*** Extracted material
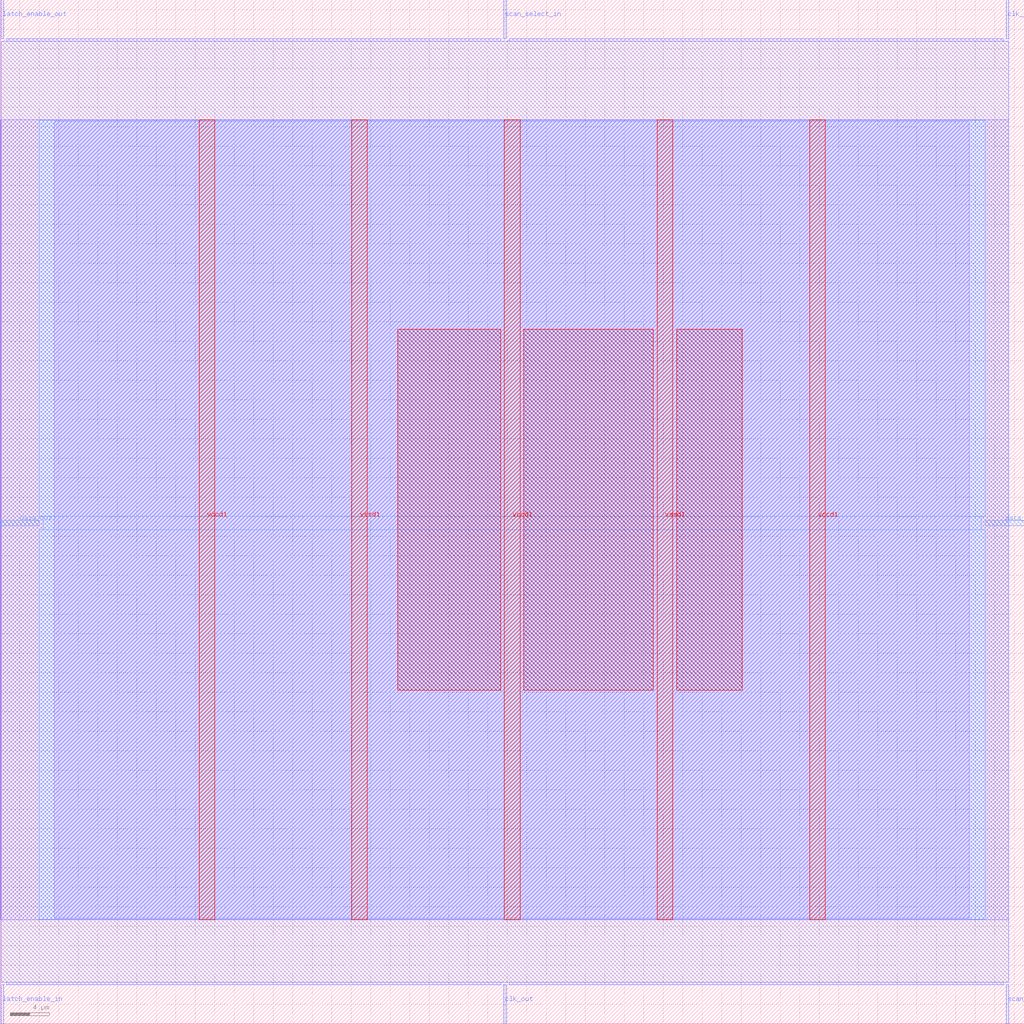
<source format=lef>
VERSION 5.7 ;
  NOWIREEXTENSIONATPIN ON ;
  DIVIDERCHAR "/" ;
  BUSBITCHARS "[]" ;
MACRO scan_wrapper_341364381657858642
  CLASS BLOCK ;
  FOREIGN scan_wrapper_341364381657858642 ;
  ORIGIN 0.000 0.000 ;
  SIZE 105.000 BY 105.000 ;
  PIN clk_in
    DIRECTION INPUT ;
    USE SIGNAL ;
    PORT
      LAYER met2 ;
        RECT 103.130 101.000 103.410 105.000 ;
    END
  END clk_in
  PIN clk_out
    DIRECTION OUTPUT TRISTATE ;
    USE SIGNAL ;
    PORT
      LAYER met2 ;
        RECT 51.610 0.000 51.890 4.000 ;
    END
  END clk_out
  PIN data_in
    DIRECTION INPUT ;
    USE SIGNAL ;
    PORT
      LAYER met3 ;
        RECT 101.000 51.040 105.000 51.640 ;
    END
  END data_in
  PIN data_out
    DIRECTION OUTPUT TRISTATE ;
    USE SIGNAL ;
    PORT
      LAYER met3 ;
        RECT 0.000 51.040 4.000 51.640 ;
    END
  END data_out
  PIN latch_enable_in
    DIRECTION INPUT ;
    USE SIGNAL ;
    PORT
      LAYER met2 ;
        RECT 0.090 0.000 0.370 4.000 ;
    END
  END latch_enable_in
  PIN latch_enable_out
    DIRECTION OUTPUT TRISTATE ;
    USE SIGNAL ;
    PORT
      LAYER met2 ;
        RECT 0.090 101.000 0.370 105.000 ;
    END
  END latch_enable_out
  PIN scan_select_in
    DIRECTION INPUT ;
    USE SIGNAL ;
    PORT
      LAYER met2 ;
        RECT 51.610 101.000 51.890 105.000 ;
    END
  END scan_select_in
  PIN scan_select_out
    DIRECTION OUTPUT TRISTATE ;
    USE SIGNAL ;
    PORT
      LAYER met2 ;
        RECT 103.130 0.000 103.410 4.000 ;
    END
  END scan_select_out
  PIN vccd1
    DIRECTION INPUT ;
    USE POWER ;
    PORT
      LAYER met4 ;
        RECT 20.380 10.640 21.980 92.720 ;
    END
    PORT
      LAYER met4 ;
        RECT 51.700 10.640 53.300 92.720 ;
    END
    PORT
      LAYER met4 ;
        RECT 83.020 10.640 84.620 92.720 ;
    END
  END vccd1
  PIN vssd1
    DIRECTION INPUT ;
    USE GROUND ;
    PORT
      LAYER met4 ;
        RECT 36.040 10.640 37.640 92.720 ;
    END
    PORT
      LAYER met4 ;
        RECT 67.360 10.640 68.960 92.720 ;
    END
  END vssd1
  OBS
      LAYER li1 ;
        RECT 5.520 10.795 99.360 92.565 ;
      LAYER met1 ;
        RECT 0.070 10.640 103.430 92.720 ;
      LAYER met2 ;
        RECT 0.650 100.720 51.330 101.000 ;
        RECT 52.170 100.720 102.850 101.000 ;
        RECT 0.100 4.280 103.400 100.720 ;
        RECT 0.650 4.000 51.330 4.280 ;
        RECT 52.170 4.000 102.850 4.280 ;
      LAYER met3 ;
        RECT 4.000 52.040 101.000 92.645 ;
        RECT 4.400 50.640 100.600 52.040 ;
        RECT 4.000 10.715 101.000 50.640 ;
      LAYER met4 ;
        RECT 40.775 34.175 51.300 71.225 ;
        RECT 53.700 34.175 66.960 71.225 ;
        RECT 69.360 34.175 76.065 71.225 ;
  END
END scan_wrapper_341364381657858642
END LIBRARY


</source>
******
Problem details:
From the first line through the line with "PIN scan_select_in", output those lines of the entries above exactly, and nothing else, with the pictures left out.

Result:
<source format=lef>
VERSION 5.7 ;
  NOWIREEXTENSIONATPIN ON ;
  DIVIDERCHAR "/" ;
  BUSBITCHARS "[]" ;
MACRO scan_wrapper_341364381657858642
  CLASS BLOCK ;
  FOREIGN scan_wrapper_341364381657858642 ;
  ORIGIN 0.000 0.000 ;
  SIZE 105.000 BY 105.000 ;
  PIN clk_in
    DIRECTION INPUT ;
    USE SIGNAL ;
    PORT
      LAYER met2 ;
        RECT 103.130 101.000 103.410 105.000 ;
    END
  END clk_in
  PIN clk_out
    DIRECTION OUTPUT TRISTATE ;
    USE SIGNAL ;
    PORT
      LAYER met2 ;
        RECT 51.610 0.000 51.890 4.000 ;
    END
  END clk_out
  PIN data_in
    DIRECTION INPUT ;
    USE SIGNAL ;
    PORT
      LAYER met3 ;
        RECT 101.000 51.040 105.000 51.640 ;
    END
  END data_in
  PIN data_out
    DIRECTION OUTPUT TRISTATE ;
    USE SIGNAL ;
    PORT
      LAYER met3 ;
        RECT 0.000 51.040 4.000 51.640 ;
    END
  END data_out
  PIN latch_enable_in
    DIRECTION INPUT ;
    USE SIGNAL ;
    PORT
      LAYER met2 ;
        RECT 0.090 0.000 0.370 4.000 ;
    END
  END latch_enable_in
  PIN latch_enable_out
    DIRECTION OUTPUT TRISTATE ;
    USE SIGNAL ;
    PORT
      LAYER met2 ;
        RECT 0.090 101.000 0.370 105.000 ;
    END
  END latch_enable_out
  PIN scan_select_in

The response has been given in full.